**DATA TO USE:**
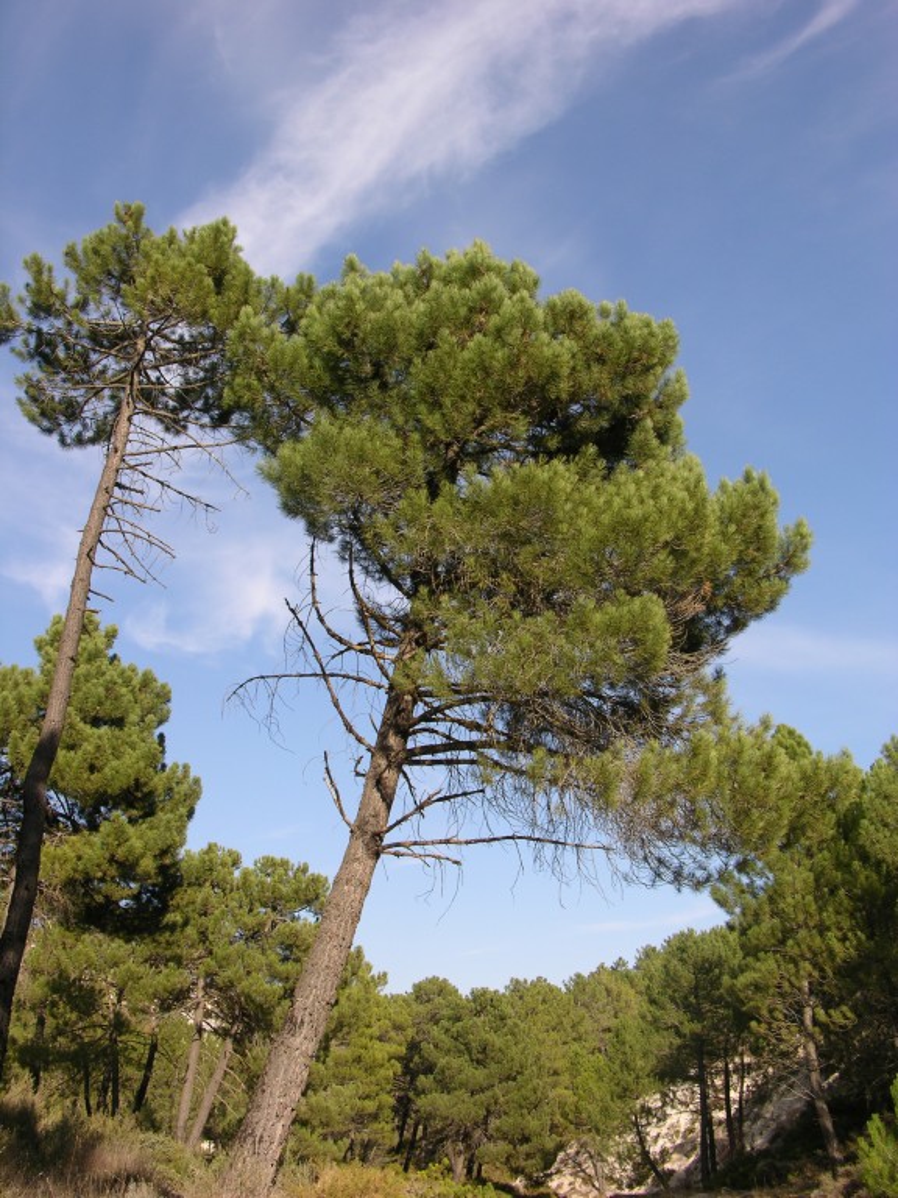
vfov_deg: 47.9
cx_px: 449
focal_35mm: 39
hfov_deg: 36.8
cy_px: 599
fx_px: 1349
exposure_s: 1/190
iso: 50
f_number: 5.7
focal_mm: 10
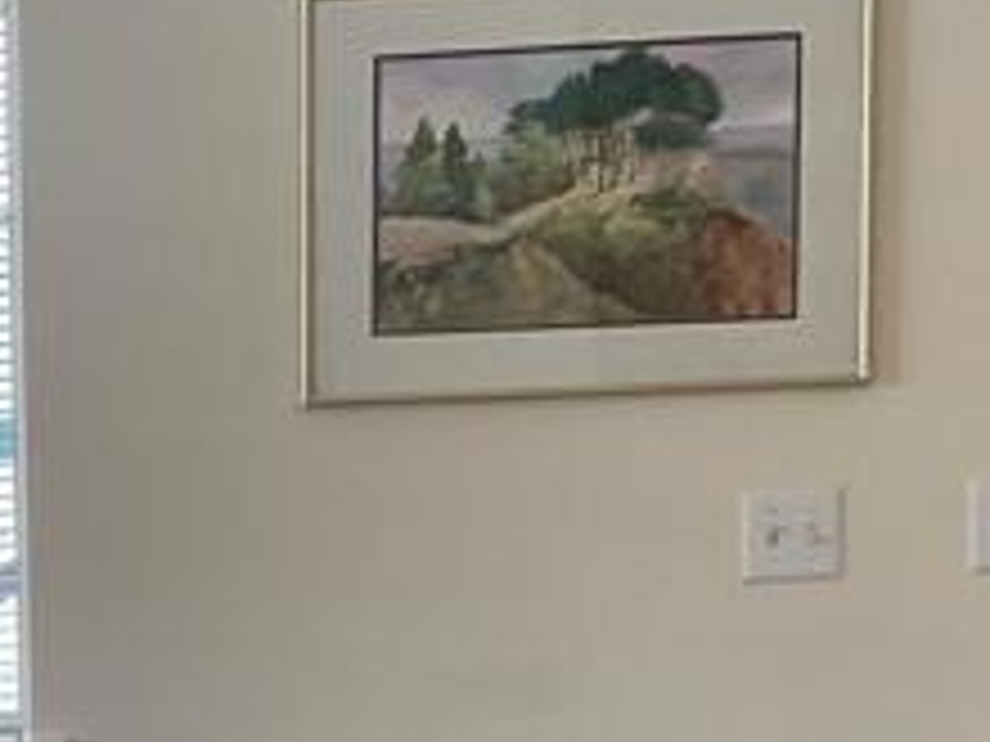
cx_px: -734
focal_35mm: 135
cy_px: 814
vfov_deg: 10.8
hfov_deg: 13.3
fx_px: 3861
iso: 40
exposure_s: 1/120
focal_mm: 3
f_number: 1.8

**EXERCISE REQUIREMENTS:**
From the line that contains "fx_px: 1349" to the last line of the data above, inclusive, transcribe every line exactly and only those lines, omitting pictures.

**ANSWER TO THIS PROBLEM:**
fx_px: 1349
exposure_s: 1/190
iso: 50
f_number: 5.7
focal_mm: 10
cx_px: -734
focal_35mm: 135
cy_px: 814
vfov_deg: 10.8
hfov_deg: 13.3
fx_px: 3861
iso: 40
exposure_s: 1/120
focal_mm: 3
f_number: 1.8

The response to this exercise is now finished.